*About this exercise*: Say how many lines in the entries contain "ductal", giving only the number.

*Source records*:
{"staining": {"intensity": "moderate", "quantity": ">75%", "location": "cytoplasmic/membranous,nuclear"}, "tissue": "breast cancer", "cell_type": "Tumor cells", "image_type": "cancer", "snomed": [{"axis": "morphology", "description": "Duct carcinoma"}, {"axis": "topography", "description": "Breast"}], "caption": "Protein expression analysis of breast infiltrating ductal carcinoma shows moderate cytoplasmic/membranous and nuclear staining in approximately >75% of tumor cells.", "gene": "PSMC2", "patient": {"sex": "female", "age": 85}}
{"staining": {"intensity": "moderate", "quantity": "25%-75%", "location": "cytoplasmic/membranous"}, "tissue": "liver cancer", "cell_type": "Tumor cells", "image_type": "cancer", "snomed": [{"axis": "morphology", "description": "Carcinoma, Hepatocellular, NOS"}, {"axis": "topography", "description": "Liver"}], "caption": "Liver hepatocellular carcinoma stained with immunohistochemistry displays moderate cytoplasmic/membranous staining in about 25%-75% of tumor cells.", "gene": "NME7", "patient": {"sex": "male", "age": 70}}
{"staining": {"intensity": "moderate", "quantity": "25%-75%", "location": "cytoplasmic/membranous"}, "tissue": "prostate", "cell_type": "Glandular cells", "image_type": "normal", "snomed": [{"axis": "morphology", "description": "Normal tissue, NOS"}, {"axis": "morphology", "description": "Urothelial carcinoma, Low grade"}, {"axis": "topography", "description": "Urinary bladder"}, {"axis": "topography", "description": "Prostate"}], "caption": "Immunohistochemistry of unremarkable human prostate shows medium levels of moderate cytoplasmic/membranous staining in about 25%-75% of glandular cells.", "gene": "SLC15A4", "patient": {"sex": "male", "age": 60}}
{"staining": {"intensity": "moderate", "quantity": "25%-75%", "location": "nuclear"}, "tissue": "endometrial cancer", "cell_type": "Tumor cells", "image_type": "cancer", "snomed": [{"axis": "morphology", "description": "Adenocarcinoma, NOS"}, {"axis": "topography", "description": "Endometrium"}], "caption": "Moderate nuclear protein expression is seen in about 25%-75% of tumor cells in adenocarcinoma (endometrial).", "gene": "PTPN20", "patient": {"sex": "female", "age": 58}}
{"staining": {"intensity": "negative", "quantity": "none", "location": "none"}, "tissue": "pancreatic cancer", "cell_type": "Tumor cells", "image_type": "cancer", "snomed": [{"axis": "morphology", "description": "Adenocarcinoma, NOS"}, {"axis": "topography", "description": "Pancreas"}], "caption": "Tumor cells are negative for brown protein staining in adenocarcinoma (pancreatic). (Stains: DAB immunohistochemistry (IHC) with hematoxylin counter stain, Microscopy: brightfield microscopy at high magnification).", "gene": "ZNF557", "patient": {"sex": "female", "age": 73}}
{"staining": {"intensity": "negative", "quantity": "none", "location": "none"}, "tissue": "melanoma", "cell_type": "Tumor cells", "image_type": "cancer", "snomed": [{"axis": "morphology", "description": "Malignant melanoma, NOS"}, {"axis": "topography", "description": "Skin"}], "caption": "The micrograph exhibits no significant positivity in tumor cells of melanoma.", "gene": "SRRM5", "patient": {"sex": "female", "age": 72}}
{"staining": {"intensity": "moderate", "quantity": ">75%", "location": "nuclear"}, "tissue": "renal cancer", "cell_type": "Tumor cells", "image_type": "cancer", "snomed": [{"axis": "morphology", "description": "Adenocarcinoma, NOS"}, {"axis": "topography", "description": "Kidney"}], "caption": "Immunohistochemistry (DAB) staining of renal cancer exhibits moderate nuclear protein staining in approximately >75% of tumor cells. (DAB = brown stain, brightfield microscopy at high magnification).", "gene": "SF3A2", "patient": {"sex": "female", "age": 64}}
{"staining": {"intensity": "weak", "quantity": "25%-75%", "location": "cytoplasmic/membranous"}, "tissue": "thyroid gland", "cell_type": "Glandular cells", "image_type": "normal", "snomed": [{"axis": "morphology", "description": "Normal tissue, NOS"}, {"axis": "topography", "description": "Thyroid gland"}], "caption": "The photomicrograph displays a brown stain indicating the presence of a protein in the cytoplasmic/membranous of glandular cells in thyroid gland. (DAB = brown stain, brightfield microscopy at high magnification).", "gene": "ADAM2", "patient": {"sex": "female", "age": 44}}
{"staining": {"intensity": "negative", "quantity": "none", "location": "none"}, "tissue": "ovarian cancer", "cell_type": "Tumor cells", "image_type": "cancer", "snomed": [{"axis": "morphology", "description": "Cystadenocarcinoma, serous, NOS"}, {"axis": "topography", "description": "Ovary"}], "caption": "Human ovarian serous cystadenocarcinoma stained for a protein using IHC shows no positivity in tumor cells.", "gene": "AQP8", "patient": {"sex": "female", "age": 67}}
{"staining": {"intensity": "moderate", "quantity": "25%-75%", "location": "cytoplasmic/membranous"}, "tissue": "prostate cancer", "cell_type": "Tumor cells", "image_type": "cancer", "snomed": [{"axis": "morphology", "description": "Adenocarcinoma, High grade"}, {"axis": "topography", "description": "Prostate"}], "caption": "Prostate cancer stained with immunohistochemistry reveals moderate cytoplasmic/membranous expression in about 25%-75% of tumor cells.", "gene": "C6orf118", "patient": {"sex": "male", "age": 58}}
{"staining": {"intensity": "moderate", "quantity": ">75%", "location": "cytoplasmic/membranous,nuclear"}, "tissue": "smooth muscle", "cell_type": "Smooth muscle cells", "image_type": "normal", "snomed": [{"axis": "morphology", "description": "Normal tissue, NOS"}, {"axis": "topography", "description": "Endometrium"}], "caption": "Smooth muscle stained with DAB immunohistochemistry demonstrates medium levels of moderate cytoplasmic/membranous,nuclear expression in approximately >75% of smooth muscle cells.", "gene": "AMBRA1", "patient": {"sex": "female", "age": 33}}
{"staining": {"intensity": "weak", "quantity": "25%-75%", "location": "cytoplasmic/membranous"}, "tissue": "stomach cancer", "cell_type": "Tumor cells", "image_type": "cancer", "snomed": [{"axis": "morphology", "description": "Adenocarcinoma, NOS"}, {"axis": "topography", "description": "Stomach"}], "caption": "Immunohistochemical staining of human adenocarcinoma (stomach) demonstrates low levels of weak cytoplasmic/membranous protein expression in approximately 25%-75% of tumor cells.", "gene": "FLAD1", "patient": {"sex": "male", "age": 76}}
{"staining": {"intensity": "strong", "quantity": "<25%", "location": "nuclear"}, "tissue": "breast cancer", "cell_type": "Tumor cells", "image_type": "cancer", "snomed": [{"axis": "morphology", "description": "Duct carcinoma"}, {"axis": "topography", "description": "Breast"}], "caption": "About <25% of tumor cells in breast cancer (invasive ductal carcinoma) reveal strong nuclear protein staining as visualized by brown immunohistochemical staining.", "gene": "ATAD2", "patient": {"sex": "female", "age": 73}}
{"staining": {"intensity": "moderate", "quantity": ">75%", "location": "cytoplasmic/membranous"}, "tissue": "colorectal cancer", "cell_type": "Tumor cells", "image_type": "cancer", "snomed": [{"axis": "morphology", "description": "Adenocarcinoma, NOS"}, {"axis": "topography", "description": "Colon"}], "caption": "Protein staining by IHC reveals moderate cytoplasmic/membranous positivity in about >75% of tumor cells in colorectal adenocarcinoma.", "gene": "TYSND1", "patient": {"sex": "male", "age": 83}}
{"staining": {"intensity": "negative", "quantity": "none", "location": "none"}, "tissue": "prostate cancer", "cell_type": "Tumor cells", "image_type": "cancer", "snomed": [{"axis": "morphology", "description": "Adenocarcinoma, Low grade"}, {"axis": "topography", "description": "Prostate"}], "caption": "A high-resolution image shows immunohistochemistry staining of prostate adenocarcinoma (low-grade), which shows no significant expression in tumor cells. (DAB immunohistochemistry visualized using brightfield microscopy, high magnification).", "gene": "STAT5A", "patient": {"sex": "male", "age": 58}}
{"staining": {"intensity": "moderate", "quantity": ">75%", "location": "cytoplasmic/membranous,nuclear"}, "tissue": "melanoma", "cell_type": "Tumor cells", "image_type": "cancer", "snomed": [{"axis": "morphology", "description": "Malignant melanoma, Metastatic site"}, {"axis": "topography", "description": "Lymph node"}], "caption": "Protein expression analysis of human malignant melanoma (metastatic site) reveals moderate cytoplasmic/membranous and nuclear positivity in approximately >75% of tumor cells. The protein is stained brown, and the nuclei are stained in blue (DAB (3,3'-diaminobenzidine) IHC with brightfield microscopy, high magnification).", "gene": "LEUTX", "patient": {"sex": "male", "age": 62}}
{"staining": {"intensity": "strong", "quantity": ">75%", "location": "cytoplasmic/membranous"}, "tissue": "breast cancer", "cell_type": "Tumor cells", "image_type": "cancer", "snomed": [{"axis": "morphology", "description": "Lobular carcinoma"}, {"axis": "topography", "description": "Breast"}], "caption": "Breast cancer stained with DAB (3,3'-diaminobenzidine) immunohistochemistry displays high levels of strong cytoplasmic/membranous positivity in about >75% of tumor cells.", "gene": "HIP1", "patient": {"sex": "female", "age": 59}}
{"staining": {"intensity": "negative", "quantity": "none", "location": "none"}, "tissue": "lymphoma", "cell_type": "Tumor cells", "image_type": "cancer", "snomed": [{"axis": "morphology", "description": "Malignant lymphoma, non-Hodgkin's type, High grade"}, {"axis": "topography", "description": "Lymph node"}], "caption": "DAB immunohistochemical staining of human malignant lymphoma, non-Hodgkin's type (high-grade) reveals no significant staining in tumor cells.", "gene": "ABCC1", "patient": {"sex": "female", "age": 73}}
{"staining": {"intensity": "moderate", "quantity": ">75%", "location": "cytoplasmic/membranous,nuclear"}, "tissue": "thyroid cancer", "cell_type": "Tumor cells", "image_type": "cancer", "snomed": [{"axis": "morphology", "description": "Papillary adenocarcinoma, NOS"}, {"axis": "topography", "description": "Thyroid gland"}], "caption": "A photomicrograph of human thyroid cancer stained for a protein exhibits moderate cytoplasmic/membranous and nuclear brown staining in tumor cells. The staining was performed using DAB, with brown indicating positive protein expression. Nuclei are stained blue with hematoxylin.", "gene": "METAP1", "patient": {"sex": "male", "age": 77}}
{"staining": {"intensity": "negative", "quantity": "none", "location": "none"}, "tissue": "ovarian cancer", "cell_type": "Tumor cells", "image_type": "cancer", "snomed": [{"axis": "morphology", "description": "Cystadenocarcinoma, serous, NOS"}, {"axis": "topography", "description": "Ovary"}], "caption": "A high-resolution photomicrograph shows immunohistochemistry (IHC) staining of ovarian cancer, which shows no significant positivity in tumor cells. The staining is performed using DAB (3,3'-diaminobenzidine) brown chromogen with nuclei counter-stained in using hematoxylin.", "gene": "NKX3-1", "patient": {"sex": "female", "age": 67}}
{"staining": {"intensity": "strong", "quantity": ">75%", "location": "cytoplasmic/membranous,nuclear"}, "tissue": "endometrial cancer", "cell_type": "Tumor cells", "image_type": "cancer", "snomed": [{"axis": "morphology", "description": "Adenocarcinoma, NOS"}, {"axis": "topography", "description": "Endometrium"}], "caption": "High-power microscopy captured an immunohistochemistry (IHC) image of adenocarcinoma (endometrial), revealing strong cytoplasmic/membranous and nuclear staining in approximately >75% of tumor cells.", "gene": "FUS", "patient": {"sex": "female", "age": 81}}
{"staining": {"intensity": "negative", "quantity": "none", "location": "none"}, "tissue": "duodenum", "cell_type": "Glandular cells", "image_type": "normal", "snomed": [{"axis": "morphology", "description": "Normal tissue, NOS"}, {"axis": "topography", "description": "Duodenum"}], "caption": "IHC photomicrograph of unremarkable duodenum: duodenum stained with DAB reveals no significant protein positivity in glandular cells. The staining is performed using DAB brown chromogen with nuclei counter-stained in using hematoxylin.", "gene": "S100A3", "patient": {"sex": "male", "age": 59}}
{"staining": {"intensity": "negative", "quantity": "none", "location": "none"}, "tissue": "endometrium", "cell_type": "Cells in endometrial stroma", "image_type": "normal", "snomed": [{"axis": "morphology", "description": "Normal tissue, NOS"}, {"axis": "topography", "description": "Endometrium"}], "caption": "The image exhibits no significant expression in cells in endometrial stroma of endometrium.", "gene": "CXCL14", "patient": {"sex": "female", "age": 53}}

*Task result*: 2